═════ Information ═════
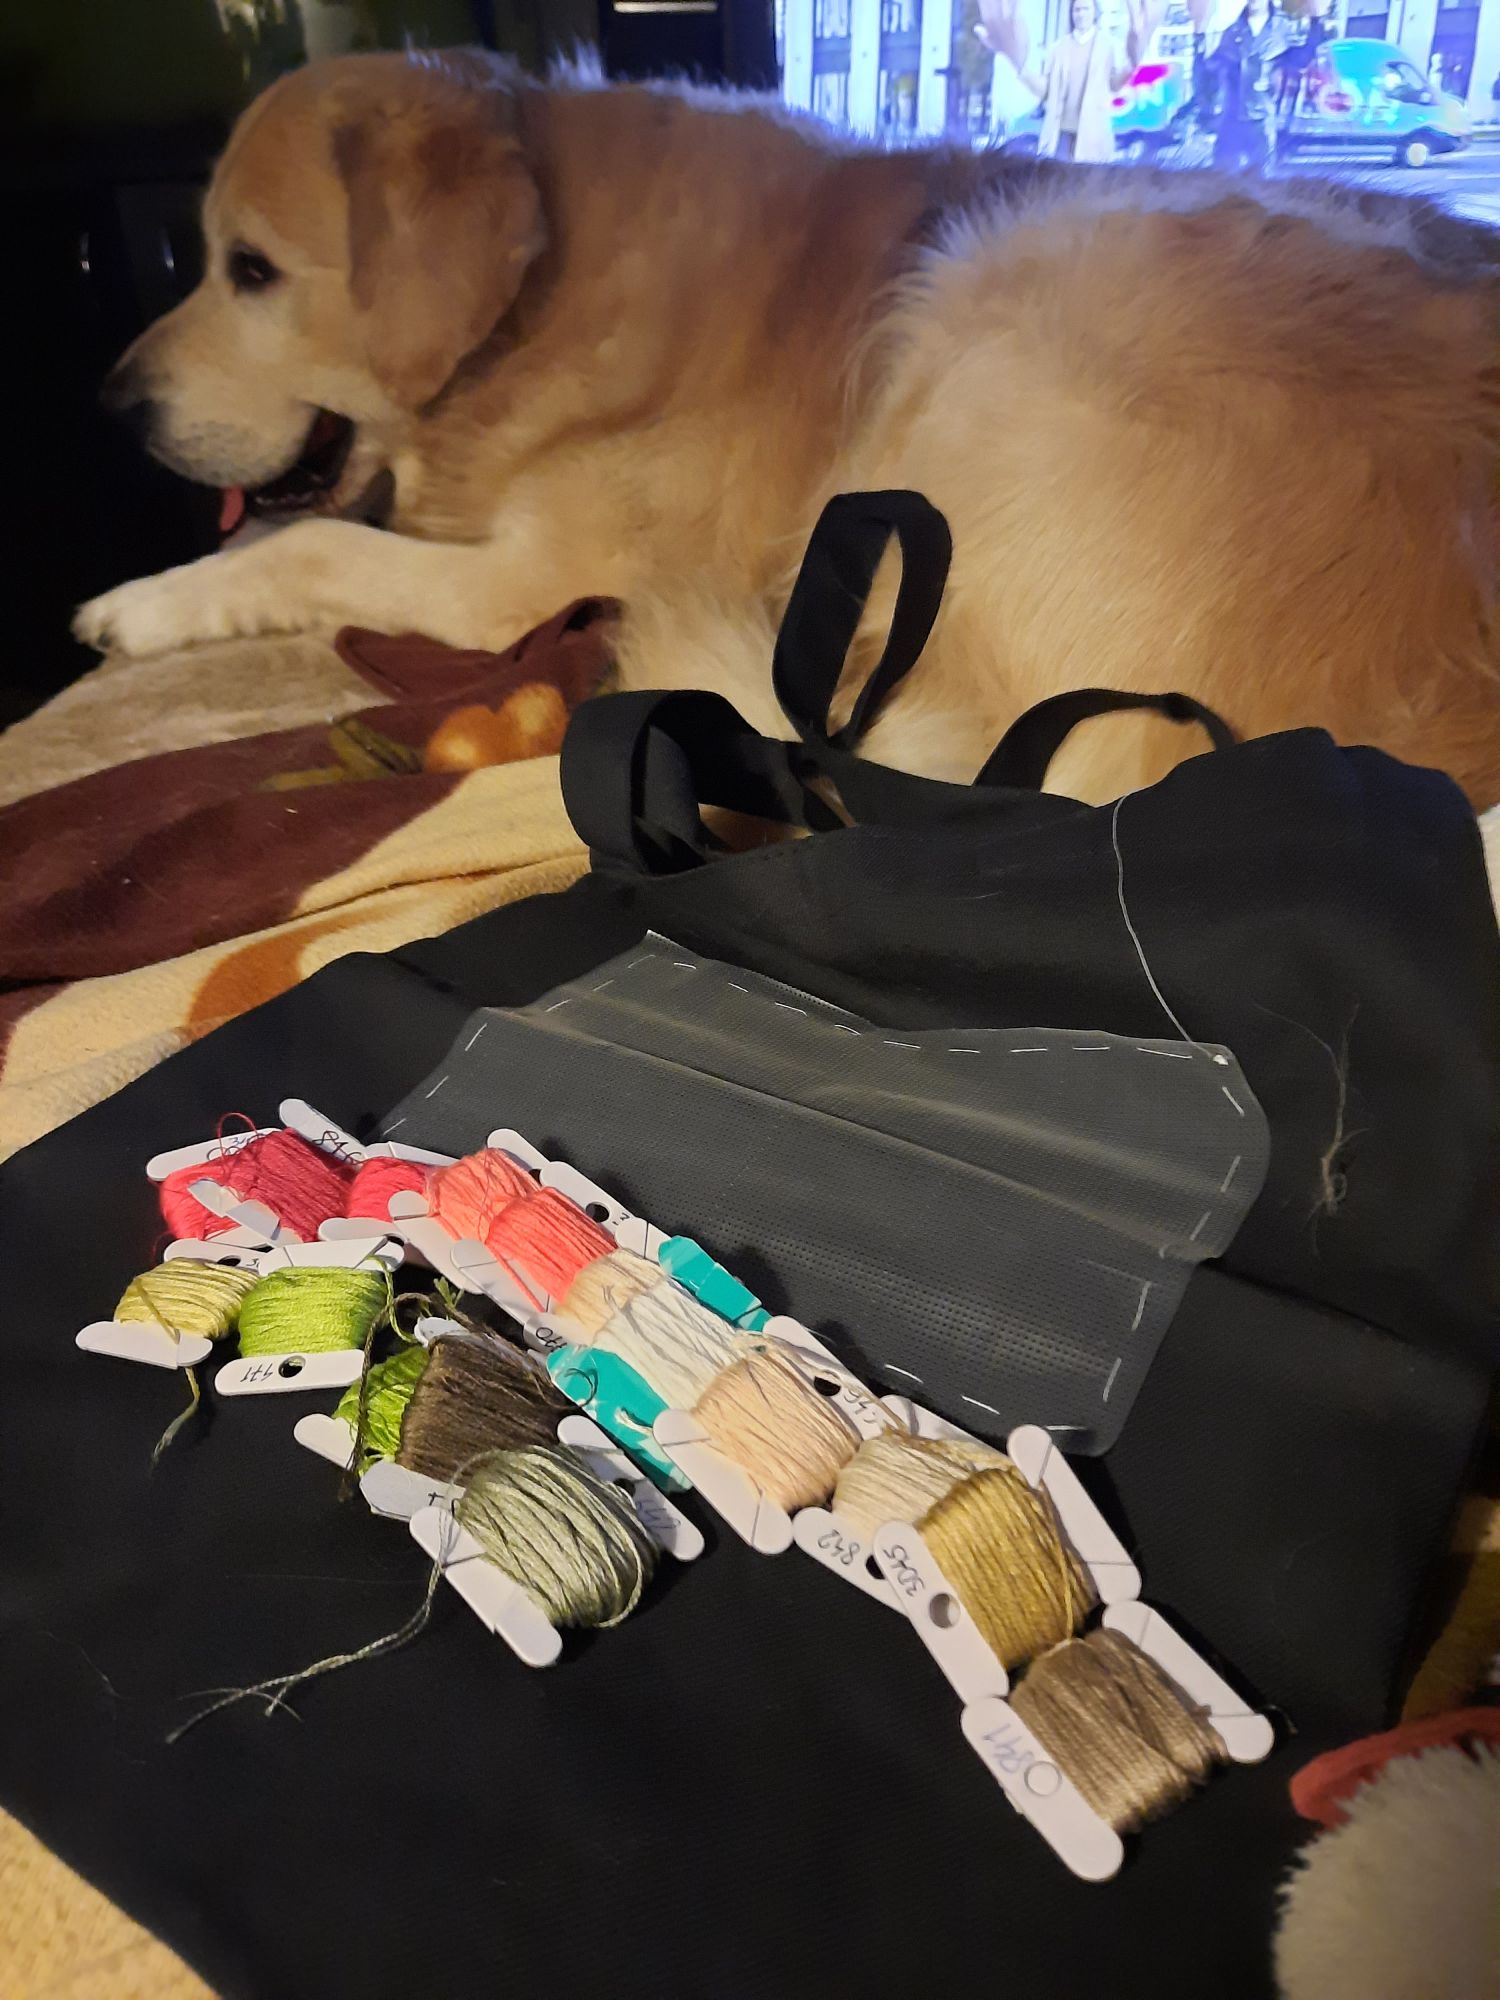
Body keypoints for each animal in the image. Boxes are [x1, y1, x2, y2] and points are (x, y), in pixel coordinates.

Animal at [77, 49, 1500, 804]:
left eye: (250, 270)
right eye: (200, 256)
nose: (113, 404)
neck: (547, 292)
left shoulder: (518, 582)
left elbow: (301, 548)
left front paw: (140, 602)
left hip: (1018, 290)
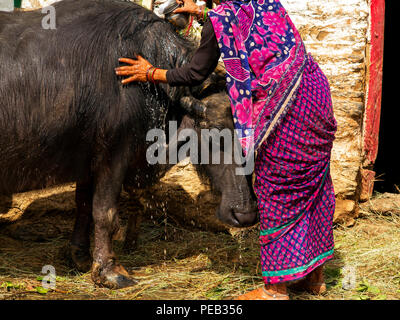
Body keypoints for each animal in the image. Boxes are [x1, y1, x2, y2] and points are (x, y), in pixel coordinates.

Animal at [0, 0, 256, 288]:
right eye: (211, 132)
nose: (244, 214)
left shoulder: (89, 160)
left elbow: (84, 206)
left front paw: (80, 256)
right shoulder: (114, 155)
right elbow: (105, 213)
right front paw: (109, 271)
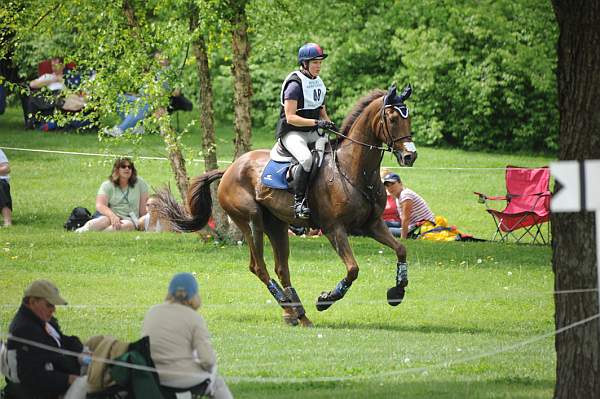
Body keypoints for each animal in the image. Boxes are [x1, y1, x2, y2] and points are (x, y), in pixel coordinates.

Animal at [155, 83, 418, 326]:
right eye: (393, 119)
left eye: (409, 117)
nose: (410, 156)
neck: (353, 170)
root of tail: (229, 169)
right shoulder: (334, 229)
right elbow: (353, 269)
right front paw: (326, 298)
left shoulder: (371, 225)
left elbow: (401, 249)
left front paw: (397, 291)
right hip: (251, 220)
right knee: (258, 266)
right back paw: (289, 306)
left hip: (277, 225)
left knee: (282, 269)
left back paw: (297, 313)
═════
# Task goal
No pictures should appear in the copy, and each record above is to be returned exactly.

# Result of the task
Body keypoints for each animal in the image. Boxes are [x1, y1, x2, y2] and points are (x, y), in pixel coordinates.

Animal at [77, 49, 1500, 804]:
left eye: (250, 270)
right eye: (200, 256)
nose: (113, 404)
neck: (547, 292)
left shoulder: (518, 582)
left elbow: (301, 548)
left front paw: (140, 602)
left hip: (1018, 290)
Body keypoints for each animal in the image. Boxes are [x1, y1, x2, y2] and points are (x, y), in pixel coordinates.

Animal at [0, 0, 256, 288]:
right eye: (211, 132)
nose: (244, 214)
left shoulder: (89, 160)
left elbow: (84, 206)
left front paw: (80, 256)
right shoulder: (114, 155)
right elbow: (105, 213)
right front paw: (109, 271)
Body keypoints for each animal in the image. Boxes are [x1, y1, x2, y2] and points are (x, y), in pixel coordinates.

Animal at [155, 83, 418, 326]:
right eye: (393, 119)
left eye: (409, 117)
nose: (410, 156)
neck: (353, 170)
root of tail: (229, 169)
right shoulder: (334, 229)
right elbow: (353, 269)
right front paw: (326, 298)
left shoulder: (371, 225)
left elbow: (401, 249)
left front paw: (397, 291)
right hip: (251, 220)
right knee: (258, 266)
right back paw: (289, 306)
left hip: (277, 225)
left knee: (282, 269)
left back paw: (297, 313)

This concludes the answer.